Does anybody have any recommendations for UK to Spain transport for our motorbike? We did have a recommendation but the company concerned haven't responded to our email enquiries (I won't mention who they are in case anyone here recommends the same firm).

We are looking to transport the bike from Lincolnshire to Mar Menor area.


----------



## Sunny Jim1 (Jan 20, 2015)

Hi Deefitz,
Contact a company called DSV
I used them and so did a friend of mine, good service and reasonable price.


----------



## xabiaxica (Jun 23, 2009)

I'd be surprised if this is the company which hasn't responded to you https://www.cartranspain.com/portal/services


----------



## deefitz (Apr 19, 2014)

Thank you both. Neither of those are the company concerned and we'll take a look at them.

Sunny Jim, do you have a link to that company? A search for DSV brings up a lot of results for a huge logistics company but nothing specifically aimed at what I need.


----------



## Sunny Jim1 (Jan 20, 2015)

Hi deefitz, I sent you a private message


----------



## bigdrunk (Aug 12, 2014)

I've just used anyvan.com to book a driver to bring my bike from Nottingham to La Linea. £634 was the best price I was given, basically people compete for the work and you get different quotes.


----------



## VFR (Dec 23, 2009)

Worth checking Motor Cycle News for adds that cater for track days in Spain as a number of them bring the owners bikes down for them to ride here & they may well have room for another.
They will of course be very experienced in handling bikes.


----------



## deefitz (Apr 19, 2014)

Thanks for all the replies.

Differing quotes is to be expected but one company (whose ad we found on these forums) wanted £8,500. 

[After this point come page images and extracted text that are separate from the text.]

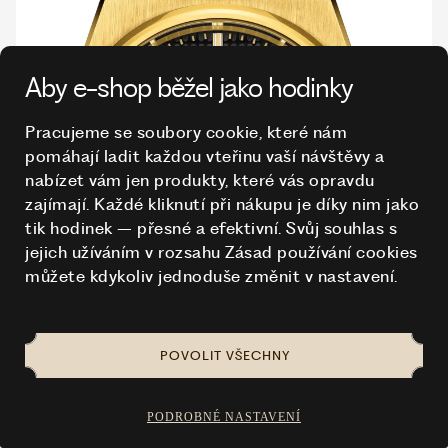
Aby e-shop běžel jako hodinky
Pracujeme se soubory cookie, které nám
pomáhají ladit každou vteřinu vaší návštěvy a
nabízet vám jen produkty, které vás opravdu
zajímají. Každé kliknutí při nákupu je díky nim
jako
tik hodinek – přesné a efektivní. Svůj souhlas s
jejich užíváním v rozsahu Zásad používání cookies
můžete kdykoliv jednoduše změnit v nastavení.
POVOLIT VŠECHNY
PODROBNÉ NASTAVENÍ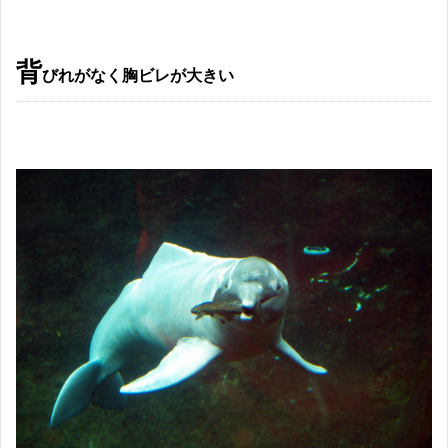
背
びれがなく胸ビレが大きい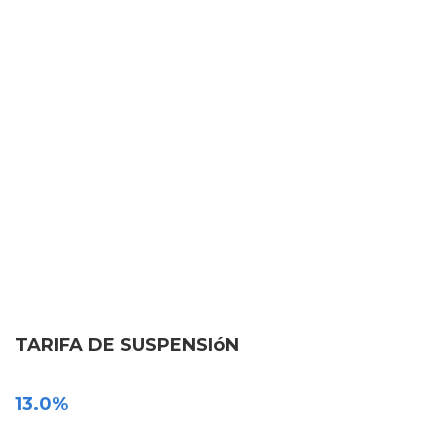
TARIFA DE SUSPENSIóN
13.0%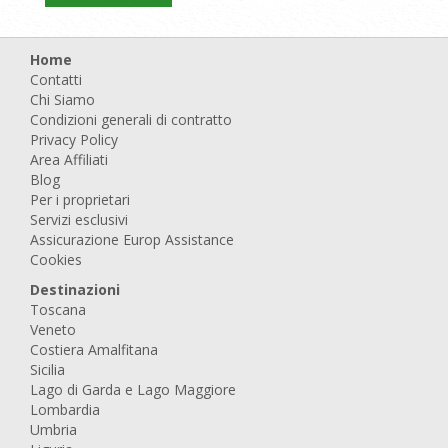
Home
Contatti
Chi Siamo
Condizioni generali di contratto
Privacy Policy
Area Affiliati
Blog
Per i proprietari
Servizi esclusivi
Assicurazione Europ Assistance
Cookies
Destinazioni
Toscana
Veneto
Costiera Amalfitana
Sicilia
Lago di Garda e Lago Maggiore
Lombardia
Umbria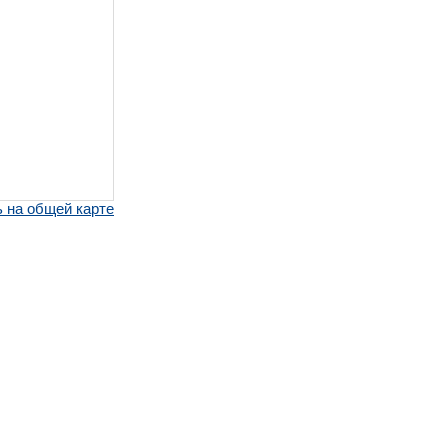
 на общей карте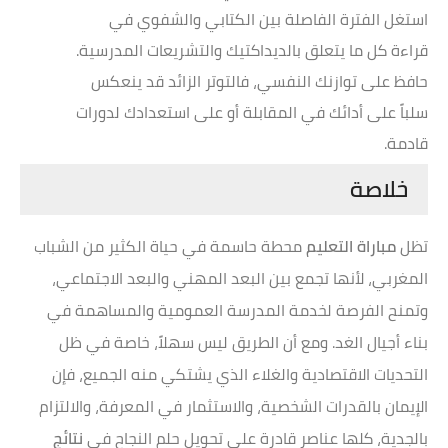
استغل الفترة الفاصلة بين الكتابي والشفوي في
قراءة كل ما يتعلق بالديداكتيك والتشريعات المدرسية.
حافظ على توازنك النفسي، فالتوتر الزائد قد ينعكس
سلباً على أدائك في المقابلة أو على استعدادك لدورات
قادمة.
خلاصة
تظل
مباراة التعليم
محطة حاسمة في حياة الكثير من الشباب
المغربي، لأنها تجمع بين البعد المهني والبعد الاجتماعي،
وتمنح الفرصة لخدمة المدرسة العمومية والمساهمة في
بناء أجيال الغد. ومع أن الطريق ليس سهلاً، خاصة في ظل
التحديات الاقتصادية والغلاء الذي يشتكي منه الجميع، فإن
الإيمان بالقدرات الشخصية، والاستثمار في المعرفة، والالتزام
بالجدية، كلها عناصر قادرة على تحويل حلم النجاح في
نتائج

That's more than the bike is worth!


----------



## VFR (Dec 23, 2009)

deefitz said:


> Thanks for all the replies.
> 
> Differing quotes is to be expected but one company (whose ad we found on these forums) wanted £8,500.
> 
> That's more than the bike is worth!


8.5k !
What world are they living in. :confused2:


----------



## Relyat (Sep 29, 2013)

Way2Go moved my bike at the same time as our other belongings - all was transported securely and delivered unmarked. I know that they do part loads


----------



## deefitz (Apr 19, 2014)

Relyat said:


> Way2Go moved my bike at the same time as our other belongings - all was transported securely and delivered unmarked. I know that they do part loads


I thought they were one-way self-drive?


----------



## Relyat (Sep 29, 2013)

No. They load and unload and drive for you, as they did for us, and carry return loads.


----------